While Copper slid to a new six-year low last week, there is some discussion about exactly why.
Everyone can agree the market is oversupplied, demand has slowed in China, consumer of over 40% of the world’s copper and for Barclays believes China is partially responsible for the latest fall.
Chinese demand is a big part of the problem. The WSJ printed, last week, comments from the bank’s most recent note to investors. “There’s over a million tons of additional supply coming online next year and the year after during a time when demand is seeming to stall,” said Dane Davis, a metals analyst with Barclays in New York.

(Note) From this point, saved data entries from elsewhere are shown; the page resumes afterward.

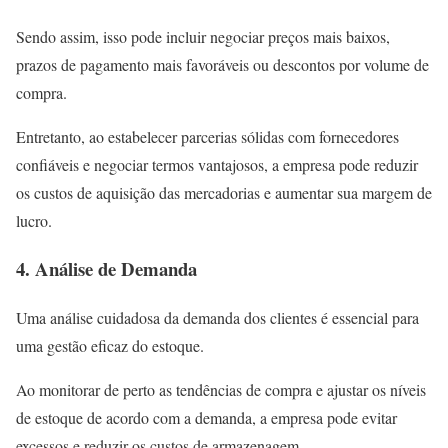
Sendo assim, isso pode incluir negociar preços mais baixos,
prazos de pagamento mais favoráveis ou descontos por volume de
compra.
Entretanto, ao estabelecer parcerias sólidas com fornecedores
confiáveis e negociar termos vantajosos, a empresa pode reduzir
os custos de aquisição das mercadorias e aumentar sua margem de
lucro.
4. Análise de Demanda
Uma análise cuidadosa da demanda dos clientes é essencial para
uma gestão eficaz do estoque.
Ao monitorar de perto as tendências de compra e ajustar os níveis
de estoque de acordo com a demanda, a empresa pode evitar
excessos e reduzir os custos de armazenagem.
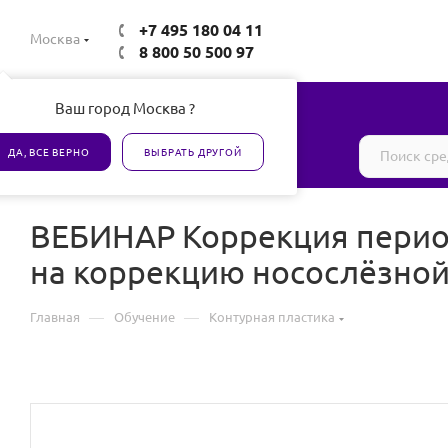
+7 495 180 04 11
Москва
8 800 50 500 97
Ваш город Москва ?
Все товары сертифицированы
ДА, ВСЕ ВЕРНО
ВЫБРАТЬ ДРУГОЙ
ВЕБИНАР Коррекция перио
на коррекцию носослёзно
—
—
Главная
Обучение
Контурная пластика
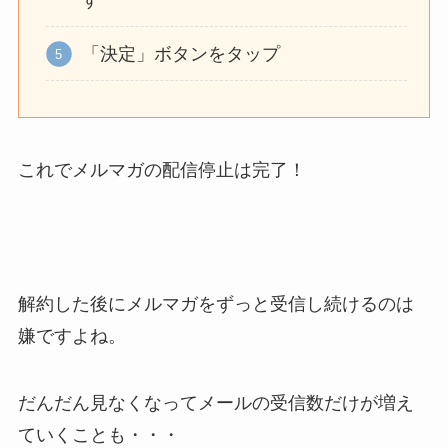
す
解約できない？バロ
「決定」ボタンをタップ
ニーを電話から解約
する方法を完全攻略
これでメルマガの配信停止は完了！
解約した後にメルマガをずっと受信し続けるのは
嫌ですよね。
だんだん見なくなってメールの受信数だけが増え
ていくことも・・・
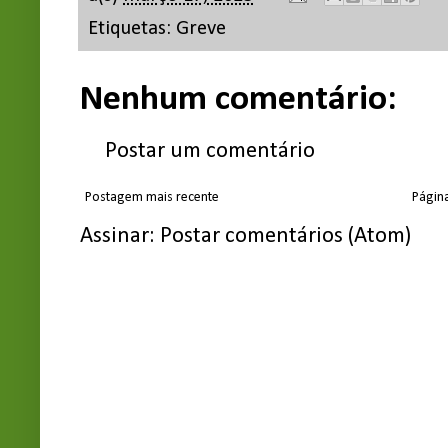
Etiquetas:
Greve
Nenhum comentário:
Postar um comentário
Postagem mais recente
Página
Assinar:
Postar comentários (Atom)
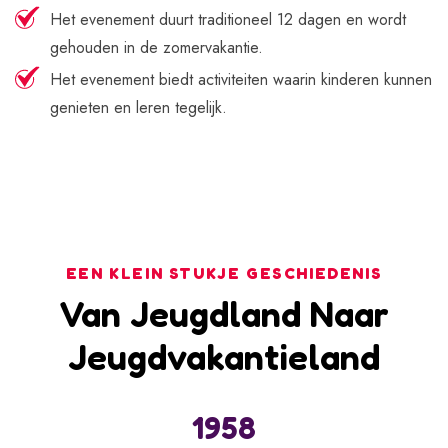
Het evenement duurt traditioneel 12 dagen en wordt
gehouden in de zomervakantie.
Het evenement biedt activiteiten waarin kinderen kunnen
genieten en leren tegelijk.
EEN KLEIN STUKJE GESCHIEDENIS
Van Jeugdland Naar
Jeugdvakantieland
1958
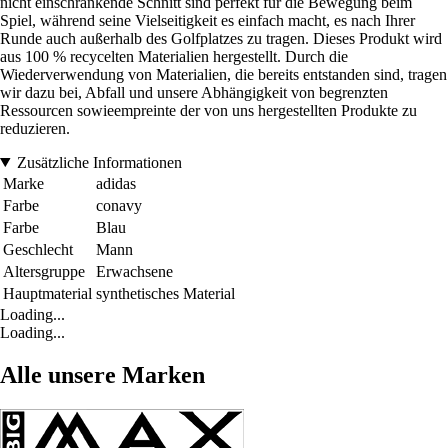
nicht einschränkende Schnitt sind perfekt für die Bewegung beim
Spiel, während seine Vielseitigkeit es einfach macht, es nach Ihrer
Runde auch außerhalb des Golfplatzes zu tragen. Dieses Produkt wird
aus 100 % recycelten Materialien hergestellt. Durch die
Wiederverwendung von Materialien, die bereits entstanden sind, tragen
wir dazu bei, Abfall und unsere Abhängigkeit von begrenzten
Ressourcen sowieempreinte der von uns hergestellten Produkte zu
reduzieren.
Zusätzliche Informationen
Marke
adidas
Farbe
conavy
Farbe
Blau
Geschlecht
Mann
Altersgruppe
Erwachsene
Hauptmaterial
synthetisches Material
Loading...
Loading...
Alle unsere Marken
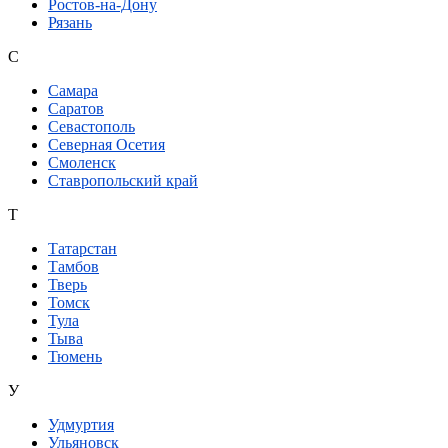
Ростов-на-Дону
Рязань
С
Самара
Саратов
Севастополь
Северная Осетия
Смоленск
Ставропольский край
Т
Татарстан
Тамбов
Тверь
Томск
Тула
Тыва
Тюмень
У
Удмуртия
Ульяновск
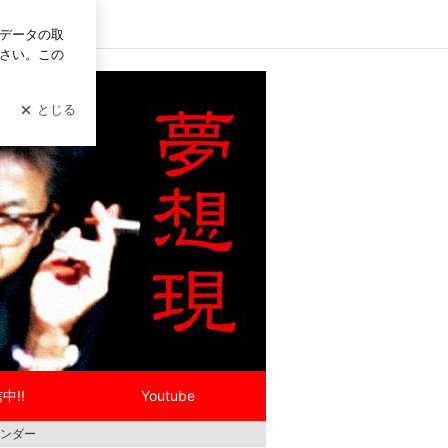
グイン
中!!
Youtube
ンダー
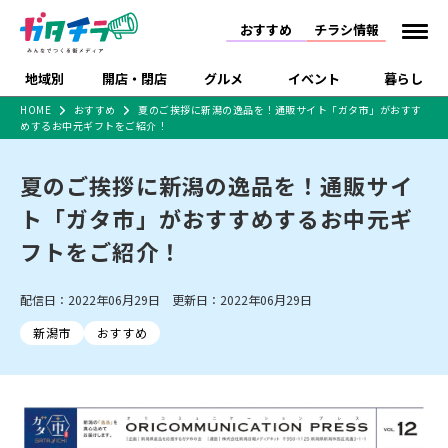
おすすめ
チラシ情報
地域別
開店・閉店
グルメ
イベント
暮らし
HOME
おすすめ
夏のご挨拶に新潟の逸品を！通販サイト「ガタ市」がおすす
めするお中元ギフトをご紹介！
食品スーパー・コンビ
戸建住宅・マンショ
特売セール
インタビュー
ニ
ン・土地
住宅メーカー・工務
夏のご挨拶に新潟の逸品を！通販サイ
新潟市
開店
ラーメン
体験・販売
施設・ショップ
下越
閉店
現地レポート
祭り・伝統行事
店
ト「ガタ市」がおすすめするお中元ギ
ショッピングモール・
ドラッグストア・ホーム
特集・まとめ記事
大型施設
センター
フトをご紹介！
食品メーカー・県産
リニューアル・移転
休業
開店まとめ
閉店まとめ
中越
和食
趣味・展示会
上越
洋食
ライブ・コンサート
品
新潟市・開店
新潟市・閉店
長岡市・開店
配信日：2022年06月29日 更新日：2022年06月29日
セツコママ
ランキング
新潟人
キャンペーン
ファッション
生活サービス
長岡市・閉店
上越市・開店
上越市・閉店
開店まとめ
閉店まとめ
人気記事まとめ
定食まとめ
新潟市
おすすめ
にいがた酒の陣・新潟
習い事・塾
アパレル・雑貨
フィットネス・ジム
佐渡
スイーツ
スポーツ
ランチ
ラーメン・開店
ラーメン・閉店
酒月
ラーメンまとめ
飲食店まとめ
観光スポット
温泉・入浴
ホテル
旅館
水族館
インテリア・雑貨
外食・テイクアウト
リラクゼーション・整体
スキー場
リユース・買取
新車・中古車・カー用品
旅行・レジャー
家電・携帯電話
新潟市中央区
ご当地グルメ
セミナー・講演会
新潟市東区
食べ歩き
子ども向け
テイクアウト
新潟市西区
花火大会
新潟市北区
季節・期間限定
入場無料
病院・クリニック
イオンモール
ラブラ万代・ラブラ2
冠婚葬祭
習い事・塾
通販・EC
イベント
求人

“Not only are prices going to be lower, they will be lower for a sustained period.” Global copper output is expected to reach a record 22.89 million metric tons this year, while demand is expected at 22.4 mmt, according to Barclays, that’s some half a million tons of overcapacity. Production cutbacks by the likes of Glencore and Freeport McMoRan, however, should balance that excess but it is the extent to which this new capacity comes on stream that worries Barclays. Certainly, China’s consumer-price inflation decelerated in October, according to data released on Tuesday suggesting growth will continue to slow unless some currently unexpected stimulus measures are announced.
However, others disagree, saying the current weakness in the copper price has more to do with a bounce in the strength of the dollar. The dollar appreciated to its strongest level since April this week versus the euro and its highest in more than two months versus the yen after a Labor Department report showed US employers added 271,000 workers in October, the most this year. Good jobs data increases the likelihood of a December rise in Federal Reserve interest rates and the US Dollar responded accordingly. A stronger dollar makes all dollar-priced commodities more expensive for non-dollar economies suppressing demand and, hence, prices.
There is more to it than just the dollar though. Although inventory on the London Metal Exchange has been falling it has been rising on the Comex and the Shanghai Futures Exchange, according to the FT. With some quarters predicting the dollar will hit parity with the Euro next year and be below 1.50 to the Pound by the end of this year, the pressure will remain on the copper price. Expect a rebound from recent lows, but it won’t arrest the trend.